Un día nos dimos cuenta de que teníamos un techo encima de la cabeza, de que yo incluso podía comprar alguna tela para hacerme un vestido, de que Laci se las arreglaba para pedirme libros prestados para leer; y así, poco a poco, desapareció la soledad en la que nos habíamos refugiado después del cataclismo, como los animales heridos se refugian en su madriguera. Incluso teníamos amigos, y los domingos por la noche la casa se llenaba de invitados. Los demás nos asignaban, a Nunu y a mí, un lugar en el mundo, nos adjudicaban un rincón tranquilo donde podíamos vivir nuestras vidas sin que nadie nos molestara. Nada era tan desesperanzador ni tan insoportable en mi vida como lo había imaginado. Nuestras vidas volvieron a tener sentido: teníamos amigos, sí; hasta teníamos enemigos, como la madre de Tibor o la esposa de Endre, quienes —debido a sus celos injustificados y ridículos— temían que ellos estuvieran en peligro en nuestra casa.

En ocasiones, la vida en la casa y en el jardín parecía una vida auténtica y verdadera, una vida que tuviera sus metas, sus tareas, su estructura y su contenido. Sin embargo, no tenía ningún sentido, y yo sabía que podría vivir así durante varias décadas, pero tampoco me hubiera importado en absoluto que me dijeran que tendría que morirme pronto. Era una vida sin complicaciones y sin peligros. Lajos siempre había sido un fanático de Nietzsche y abogaba por vivir una vida peligrosa.
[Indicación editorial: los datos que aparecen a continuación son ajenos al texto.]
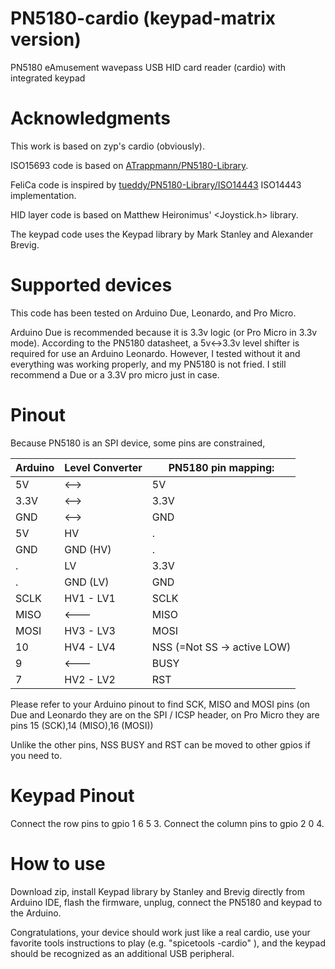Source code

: # PN5180-cardio (keypad-matrix version)
PN5180 eAmusement wavepass USB HID card reader (cardio) with integrated keypad

# Acknowledgments

This work is based on zyp's cardio (obviously).

ISO15693 code is based on [ATrappmann/PN5180-Library](https://github.com/ATrappmann/PN5180-Library).

FeliCa code is inspired by [tueddy/PN5180-Library/ISO14443](https://github.com/tueddy/PN5180-Library/tree/ISO14443) ISO14443 implementation.

HID layer code is based on Matthew Heironimus' <Joystick.h> library.

The keypad code uses the Keypad library by Mark Stanley and Alexander Brevig.

# Supported devices

This code has been tested on Arduino Due, Leonardo, and Pro Micro.

Arduino Due is recommended because it is 3.3v logic (or Pro Micro in 3.3v mode).
According to the PN5180 datasheet, a 5v<->3.3v level shifter is required
for use an Arduino Leonardo. However, I tested without it and everything
was working properly, and my PN5180 is not fried. I still recommend a Due
or a 3.3V pro micro just in case.

# Pinout

Because PN5180 is an SPI device, some pins are constrained,

Arduino | Level Converter | PN5180 pin mapping:
--- | --- | ---
5V      |      <-->       |      5V
3.3V    |       <-->      |       3.3V
GND    |        <-->      |       GND
5V      | HV | .
GND     | GND (HV) | .
 .        |   LV              | 3.3V
  .      |    GND (LV)        | GND
SCLK    | HV1 - LV1       | SCLK
MISO      |     <---        | MISO
MOSI    | HV3 - LV3       | MOSI
10   | HV4 - LV4      | NSS (=Not SS -> active LOW)
9  |       <---     |        BUSY
7 | HV2 - LV2      | RST

Please refer to your Arduino pinout to find SCK, MISO and MOSI pins
(on Due and Leonardo they are on the SPI / ICSP header, on Pro Micro
they are pins 15 (SCK),14 (MISO),16 (MOSI))

Unlike the other pins, NSS BUSY and RST can be moved to other gpios
if you need to.

# Keypad Pinout

Connect the row pins to gpio 1 6 5 3.
Connect the column pins to gpio 2 0 4.

# How to use

Download zip, install Keypad library by Stanley and Brevig directly from Arduino IDE, flash the firmware, unplug, connect the PN5180 and keypad to the Arduino.

Congratulations, your device should work just like a real cardio, use 
your favorite tools instructions to play (e.g. "spicetools -cardio" ),
and the keypad should be recognized as an additional USB peripheral.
Sin embargo, temía los peligros: se metía en las aventuras, tanto en las políticas como en las sentimentales, de una manera aparentemente fogosa, pero armado hasta los dientes de mentiras previamente inventadas, asegurándose en secreto en todos los terrenos, llenándose los bolsillos con documentos escandalosos sobre sus enemigos. En cuanto a mi vida, ha estado llena de peligros, por lo menos mientras estuve cerca de Lajos. Después de que él desapareciera, me di cuenta de que no quedaba nada en su lugar: tuve que admitir que ese peligro había sido el único y verdadero sentido de mi vida.